L'article préliminaire du code de la consommation précise en outre que pour son application, on entend par consommateur toute personne physique qui agit à des fins qui n'entrent pas dans le cadre de son activité commerciale, industrielle, artisanale, libérale ou agricole.
En l'espèce, la SCI Nobilis prétend qu'en sa qualité de non professionnelle, elle est recevable à se prévaloir du caractère abusif de la clause de remboursement du prêt en devise figurant au contrat régularisé le 14 juin 2004 avec la Banque Populaire des Alpes. Cette dernière lui oppose le fait qu'elle est une personne morale qui a souscrit un prêt à des fins professionnelles, de sorte qu'elle ne peut se prévaloir de ces dispositions.
Or, la SCI Nobilis, en sa qualité de personne morale, ne peut être qualifiée de consommateur.
Par ailleurs, et nonobstant les affirmations contraires de l'appelante, la SCI Nobilis a une activité d'achat et de mise en location de bien immobilier comme en atteste la lecture de ses statuts desquels il résulte qu'elle a pour objet social « l'acquisition par voie d'apports ou d'achat, la prise à bail avec ou sans promesse de vente, la location, l'administration, l'exploitation de tous immeubles bâtis ou non bâtis, de tous droits immobiliers, l'acquisition par voie d'apports ou d'achats et la gestion en commun de valeurs mobilières, parts sociales ou droits immobiliers». Il ressort en outre de la lecture du contrat de prêt que celui-ci a été contracté pour l'acquisition un appartement avec garage, dont il n'est ni allégué ni démontré qu'il était destiné à l'habitation des associés.

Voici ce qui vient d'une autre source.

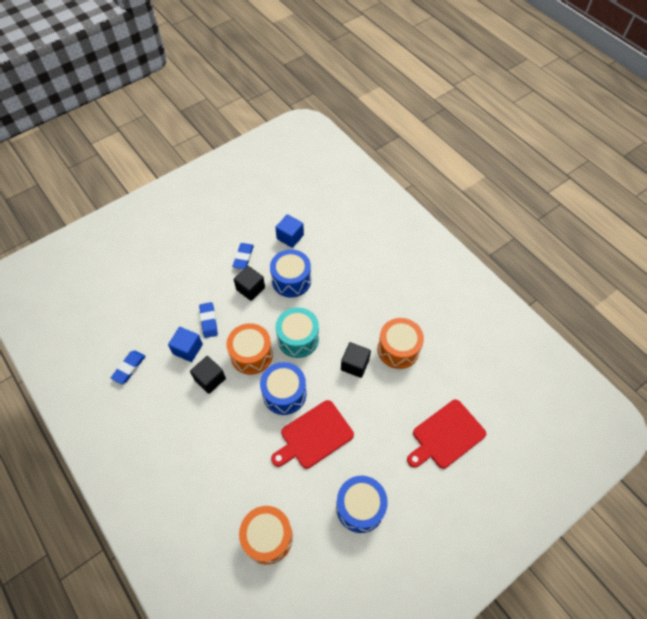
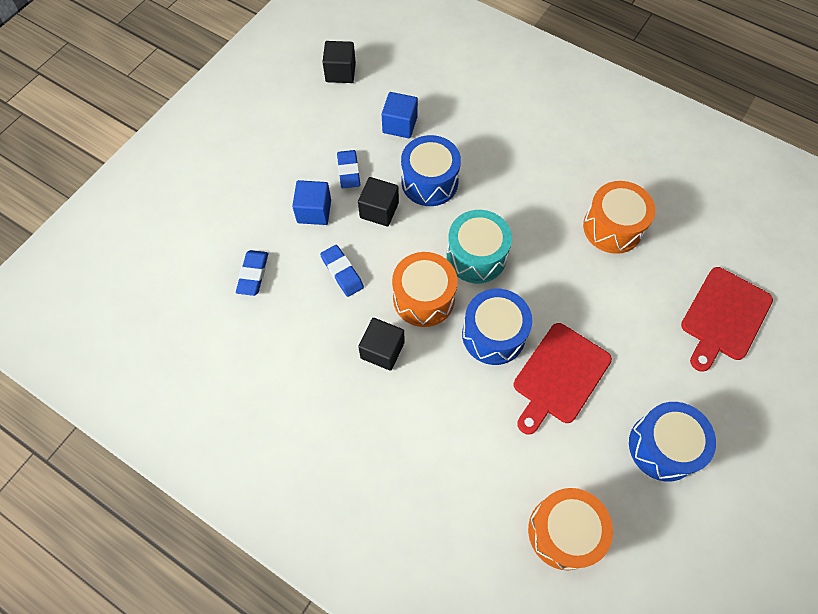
camera: 20 degrees left, 5 degrees up
(129, 368) = (259, 374): blue eraser -> blue eraser (253, 274)
(188, 349) = (331, 320): blue cube -> blue cube (314, 211)
(355, 364) = (567, 265): black cube -> black cube (340, 72)

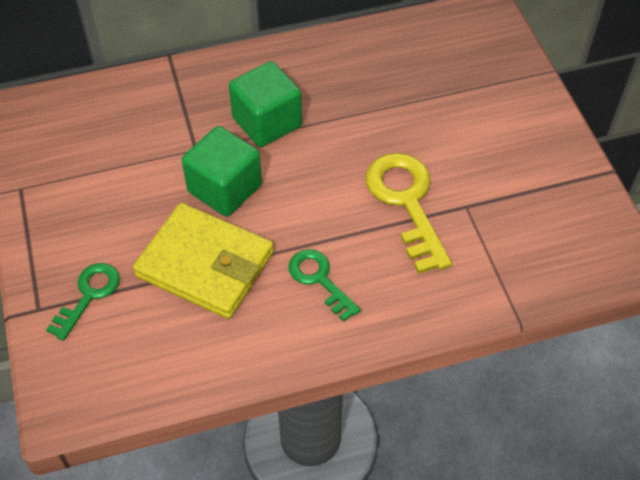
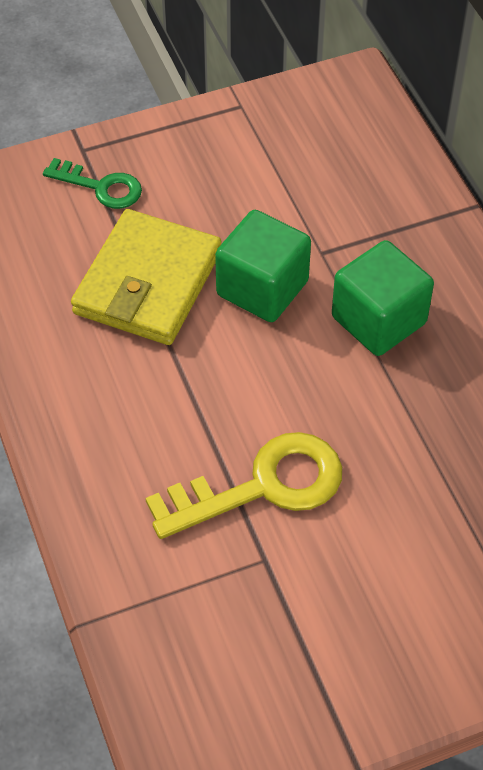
camera: 85 degrees right, 0 degrees up
(320, 280) = (132, 397): green key -> none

Il se déduit de l'ensemble de ces éléments que l'emprunt souscrit pour l'acquisition d'un appartement conformément à l'activité de la SCI Nobilis d'achat et de gestion de tous biens immobiliers, a ainsi été contracté pour les besoins de son activité professionnelle, de sorte que, comme l'a relevé le premier juge, l'appelante n'est pas recevable à agir sur le fondement de l'article L. 132-1 du code de la consommation aux fins de voir réputer non écrite comme abusive la clause relative au remboursement du prêt. »
RÉPUBLIQUE FRANÇAISE
AU NOM DU PEUPLE FRANÇAIS
COUR D’APPEL DE LYON
SIXIÈME CHAMBRE
ARRÊT DU 18 NOVEMBRE 2021
ÉLÉMENTS D’IDENTIFICATION DE LA DÉCISION (N.B. : mention ne figurant pas sur l’original)
R.G. n° 21/02539. N° Portalis DBVX-V-B7F-NQI3. Décision du TJ de LYON (4e ch.) du 16 mars 2021 : R.G. n° 20/03790
APPELANTS :
M. X.
né le [date] à [ville], [adresse], [...], [...]
Mme Y. épouse X.
née le [date] à [ville], [adresse], [...], [...]
SCI NOBILIS
[...], [...], [...], Représentés par Maître Jacques A. de la SCP JACQUES A. ET PHILIPPE N., avocat au barreau de LYON, toque : 475, assisté de Maître R. de la SARL R. & ASSOCIES, avocat au barreau d'AIN
INTIMÉE :
BANQUE POPULAIRE AUVERGNE RHÔNE ALPES
[...], [...], Représentée par Maître Bertrand DE B. de la SELARL DE B., avocat au barreau de LYON, toque : 654, assisté par Maître Christophe F., avocat au barreau de PARIS
Date de clôture de l'instruction : 12 octobre 2021
Date des plaidoiries tenues en audience publique : 12 octobre 2021
Date de mise à disposition : 18 novembre 2021
Composition de la Cour lors des débats et du délibéré : - Dominique BOISSELET, président - Evelyne ALLAIS, conseiller - Raphaële FAIVRE, vice-présidente placée en application d'une ordonnance du 1er président de la Cour d'appel de LYON du 29 juin 2021, assistés pendant les débats de Sylvie GIREL, greffier. A l'audience, Raphaële FAIVRE a fait le rapport, conformément à l'article 804 du code de procédure civile.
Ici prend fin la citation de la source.